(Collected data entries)
──────────────────────────────
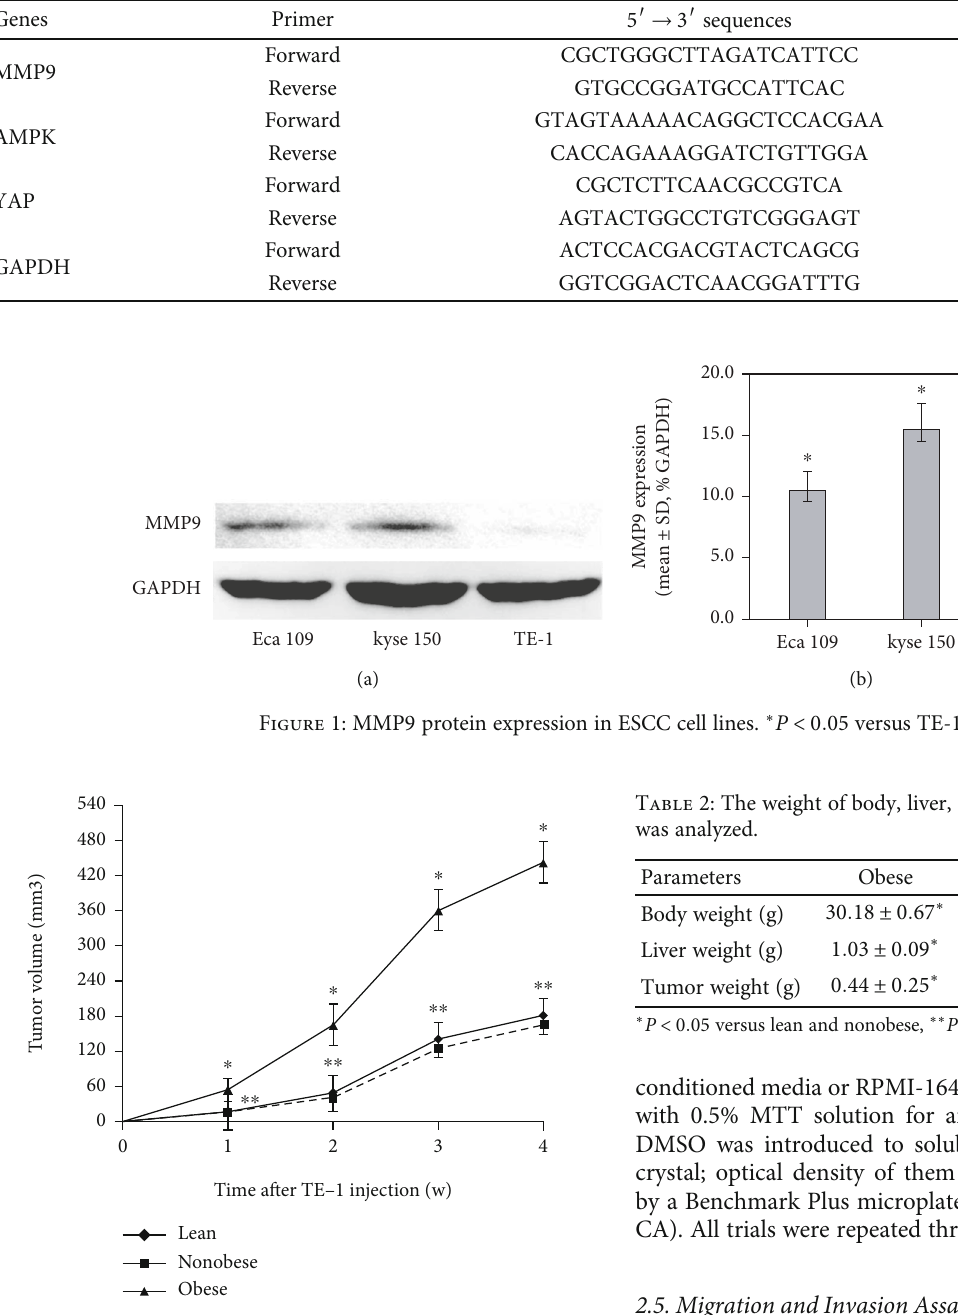
Figure 2: Subcutaneous tumor xenograft growth curve. Tumor xenografts from obese nude mice grew faster than those from lean and nonobese animals within 4 weeks. ∗ P < 0 : 05 versus lean and nonobese, ∗∗ P > 0 : 05 versus nonobese.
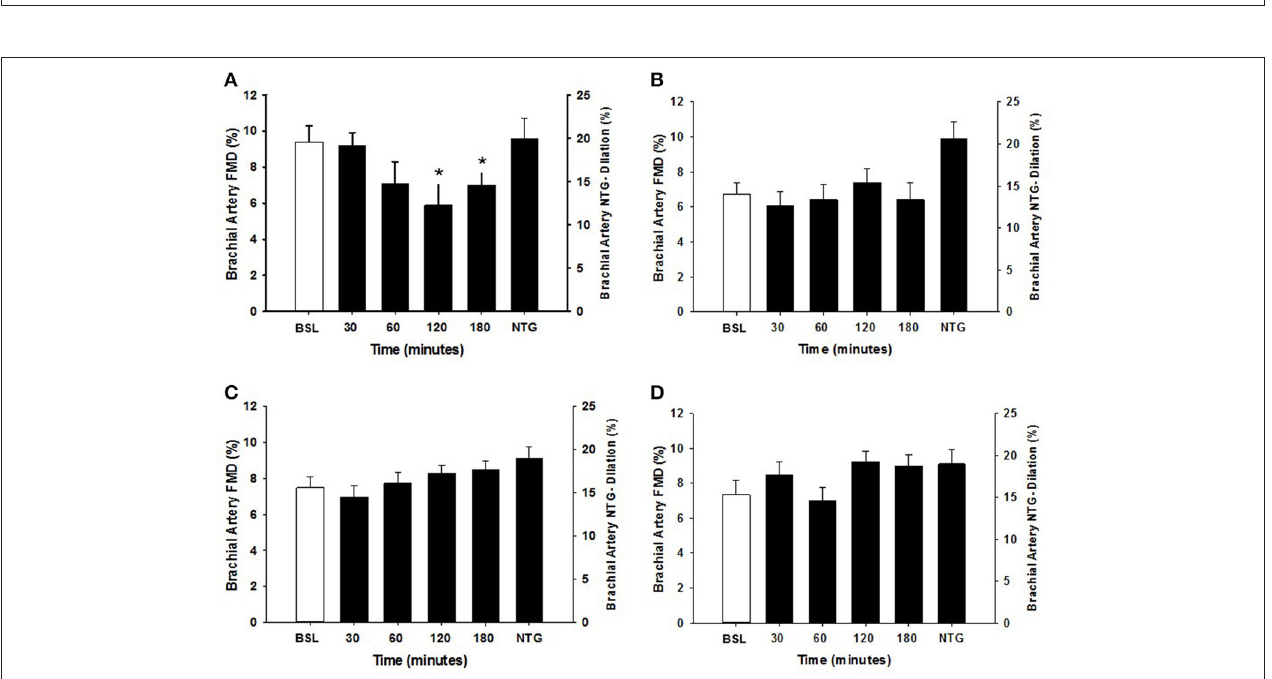
FIGURE 3 | Brachial artery FMD responses to a high fat mixed meal (HFMM) at baseline, and 30, 60, 120, and 180min post-ingestion in (A) sedentary participants ( n = 11), (B) runners ( n = 12), (C) weight lifters ( n = 13), and (D) cross-trainers ( n = 9). Brachial artery FMD scale is on the left Y-axis. Nitroglycerin (NTG) mediated dilation depicted on the right Y-axis. All data presented as mean ± SEM. *Indicates significant difference compared to baseline FMD measure (adjusted P < 0.05; Sidak-Bonferroni adjustment for ANOVA multiple comparisons).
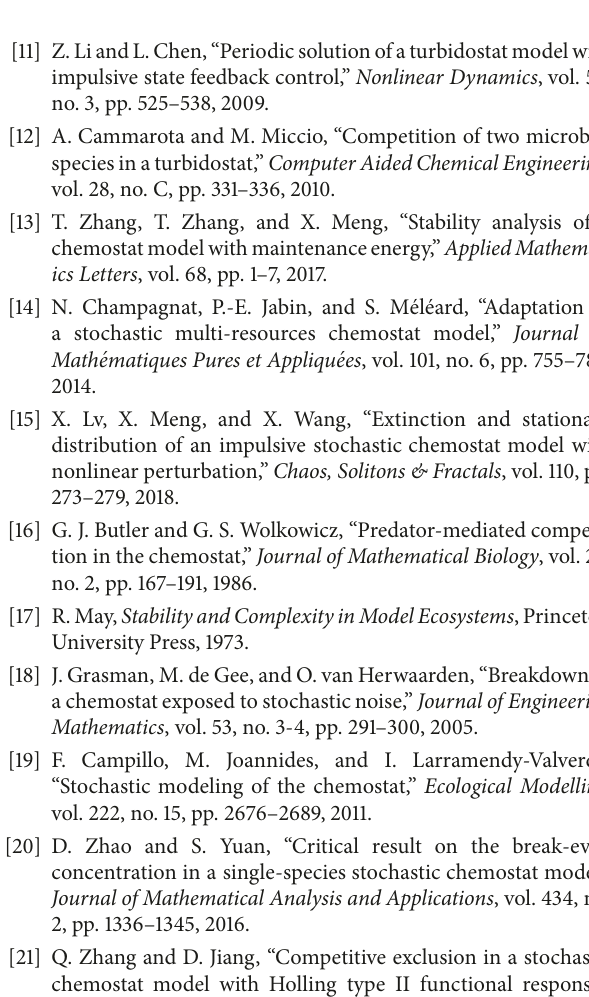
Figure 6: 𝑥 1 and 𝑥 2 die out for system (117) with initial value 𝑆(0) = 0.5 , 𝑥 1 (0) = 𝑥 2 (0) = 0.3 . (a) and (b) are the time series of system with different time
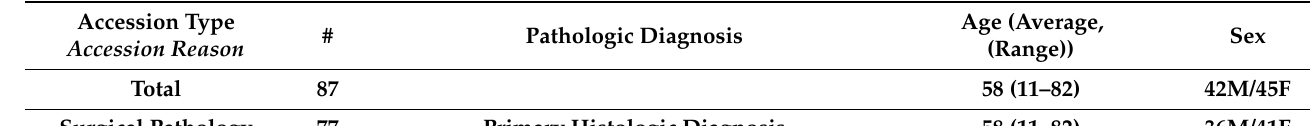
Table 1. Patient demographics, clinical history, histologic diagnosis. M, male; F,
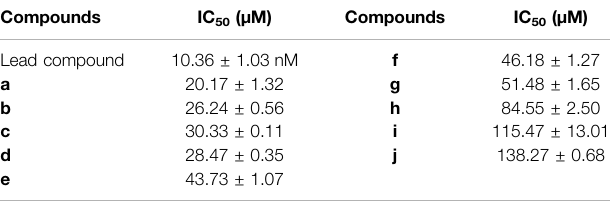
TABLE 3 | Inhibitory activity of compounds in vitro . Compounds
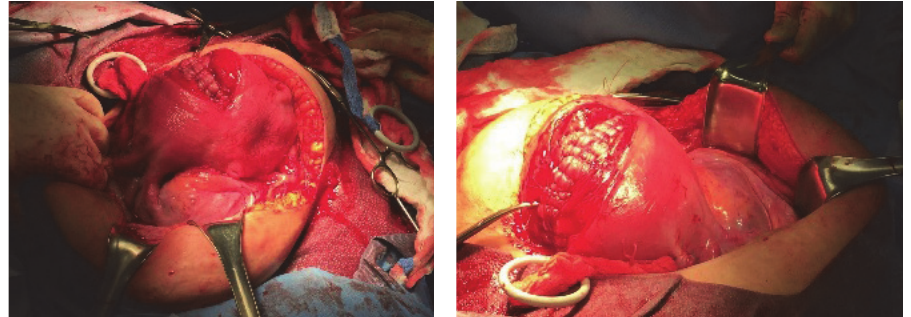
Figure 1: Intraoperative images after hysterotomy closure demonstrating hypervascularity of the lower uterine segment with ballooning of the right broad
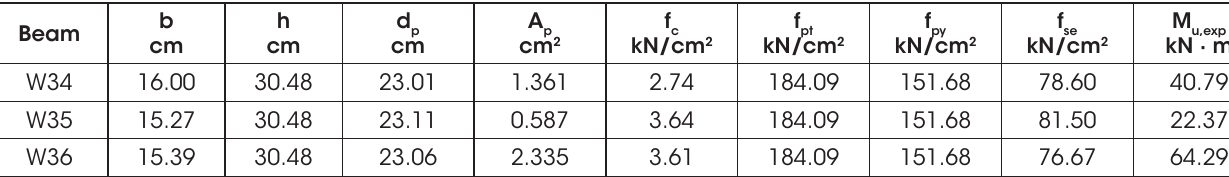
Data of the beams tested by WARWARUK [12]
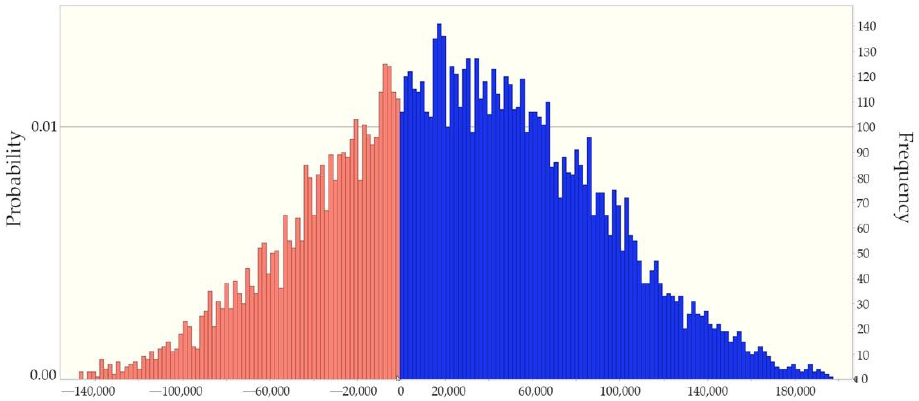
Figure 7. Monte Carlo simulation: probability/frequency chart of impact during peak hours in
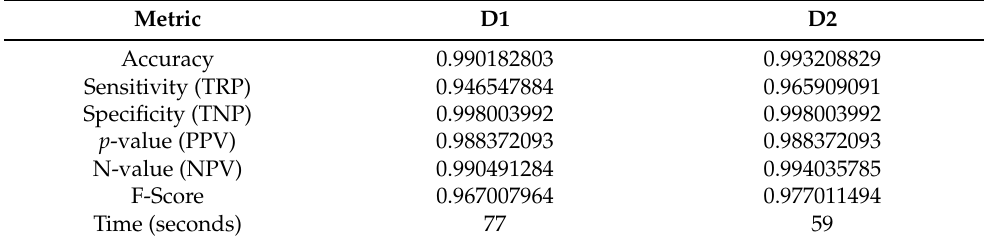
Table 14. The performance of the BRNN after optimization using the proposed DWDTO applied to the two datasets, D1 and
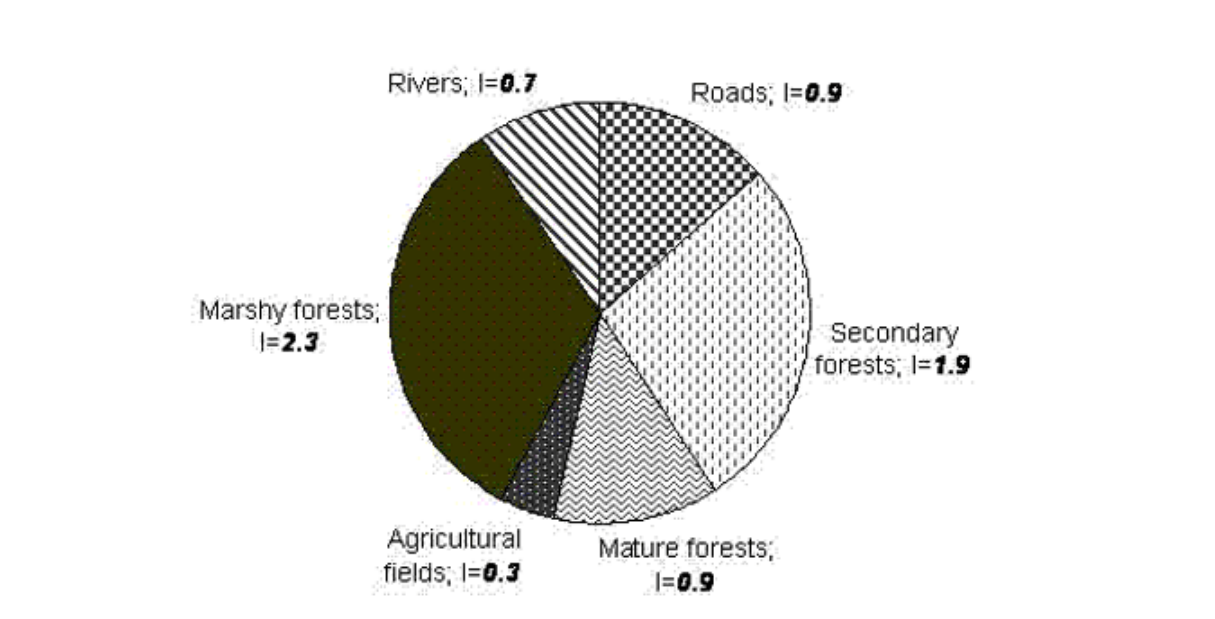
Fig. 3. Index of hunting pressure (I) in each habitat type in Ntsieté hunting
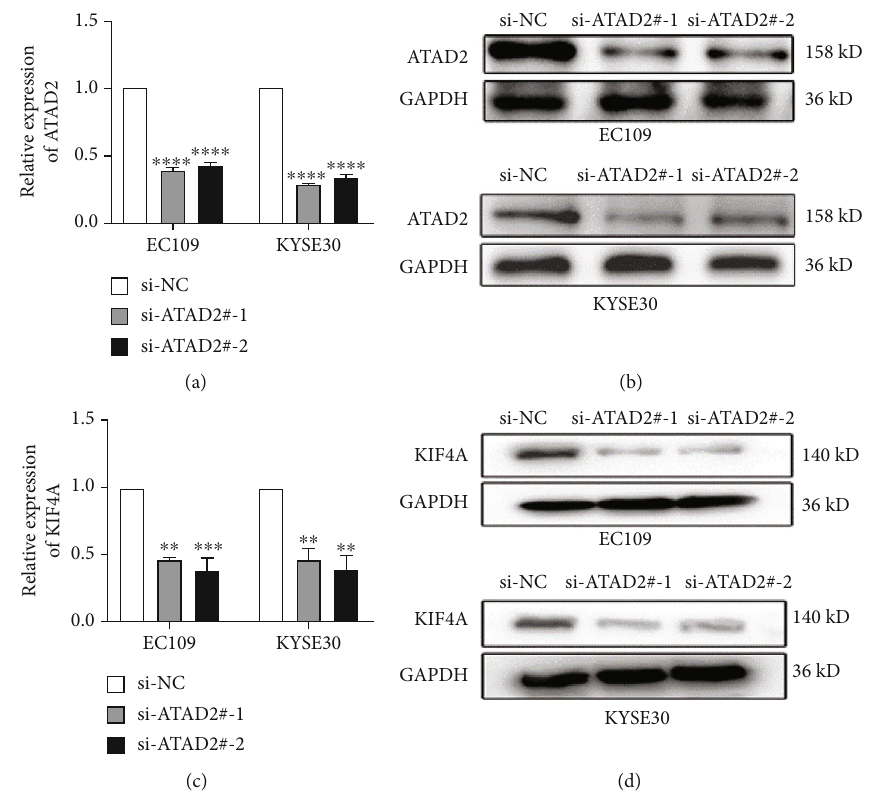
Figure 2: ATAD2-regulated KIF4A expression in ESCC cells. (a and b) The ATAD2 expression of si-ATAD2#1 and si-ATAD2#2 groups were signi fi cantly decreased compared with that of si-NC group in both mRNA and protein levels. (c and d) The KIF4A expression levels in both mRNA and protein level of EC109 and KYSE30 cells were suppressed in si-ATAD2#1 and si-ATAD2#2 groups. ∗∗ P < 0 : 01 , ∗∗∗ P < 0 : 001 , and ∗∗∗∗ P < 0 : 0001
──────────────────────────────
## [Your goal]
Copy exactly the lines that begin at the one containing "Figure 6: 𝑥" and end at the last line of the records, both included, omitting the pictures.

## [Answer for this exercise]
Figure 6: 𝑥 1 and 𝑥 2 die out for system (117) with initial value 𝑆(0) = 0.5 , 𝑥 1 (0) = 𝑥 2 (0) = 0.3 . (a) and (b) are the time series of system with different time
Table 1. Patient demographics, clinical history, histologic diagnosis. M, male; F,
TABLE 3 | Inhibitory activity of compounds in vitro . Compounds
Figure 1: Intraoperative images after hysterotomy closure demonstrating hypervascularity of the lower uterine segment with ballooning of the right broad
Data of the beams tested by WARWARUK [12]
Figure 7. Monte Carlo simulation: probability/frequency chart of impact during peak hours in
Table 14. The performance of the BRNN after optimization using the proposed DWDTO applied to the two datasets, D1 and
Fig. 3. Index of hunting pressure (I) in each habitat type in Ntsieté hunting
Figure 2: ATAD2-regulated KIF4A expression in ESCC cells. (a and b) The ATAD2 expression of si-ATAD2#1 and si-ATAD2#2 groups were signi fi cantly decreased compared with that of si-NC group in both mRNA and protein levels. (c and d) The KIF4A expression levels in both mRNA and protein level of EC109 and KYSE30 cells were suppressed in si-ATAD2#1 and si-ATAD2#2 groups. ∗∗ P < 0 : 01 , ∗∗∗ P < 0 : 001 , and ∗∗∗∗ P < 0 : 0001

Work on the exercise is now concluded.